For this reason I don't see Hancock as knocking out the entire law. There are 114 counties in MO and at least 113 of them have expressed NO interest in opting out. This law is a windfall for sheriffs and they know it.

The justices asked good, pointed questions of both parties, and I felt very good about the answers (I was in the front row of spectators, three feet behind Stephen Halbrook and the other members of the legal team not actually talking.)

The facts and the law are on our side here. Keep the faith.

JR
 
The facts and the law are on our side here.

When did that ever stop the antis?

If you keep calling "white," "black" and vice versa, many others folks will as well.
 
It doesn't stop the antis, but that's not what's important. Yes, we'll always face nuisance suits like this one brought by antigun zealots.

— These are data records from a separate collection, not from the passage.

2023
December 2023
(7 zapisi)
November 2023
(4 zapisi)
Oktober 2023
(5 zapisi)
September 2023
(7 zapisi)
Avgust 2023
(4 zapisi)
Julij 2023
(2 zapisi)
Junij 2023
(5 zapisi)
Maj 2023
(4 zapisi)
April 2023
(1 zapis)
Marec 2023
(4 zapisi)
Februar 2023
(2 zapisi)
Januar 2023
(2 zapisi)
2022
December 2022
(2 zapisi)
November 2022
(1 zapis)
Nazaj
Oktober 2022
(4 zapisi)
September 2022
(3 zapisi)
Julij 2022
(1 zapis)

And yes, those antigun zealots may find a circuit court judge who agrees with their claim that black is white.

But when you get to the SUPREME COURT level, and the antis' lawyer refuses to answer a justice's question FOUR TIMES, it's different. It's different when the justices pepper the plaintiffs with questions that they CANNOT back up with any legal case law precedent.

I do not know the individual beliefs or political leanings of the MOSC justices. They may all believe CCW is a bad idea, just as AG Jay Nixon dislikes concealed carry. That doesn't really matter, because IMO they DO NOT want to set the precedent of encouraging any person with an axe to grind to knock out a law with a Hancock claim. This is the Pandora's Box no one wants to open.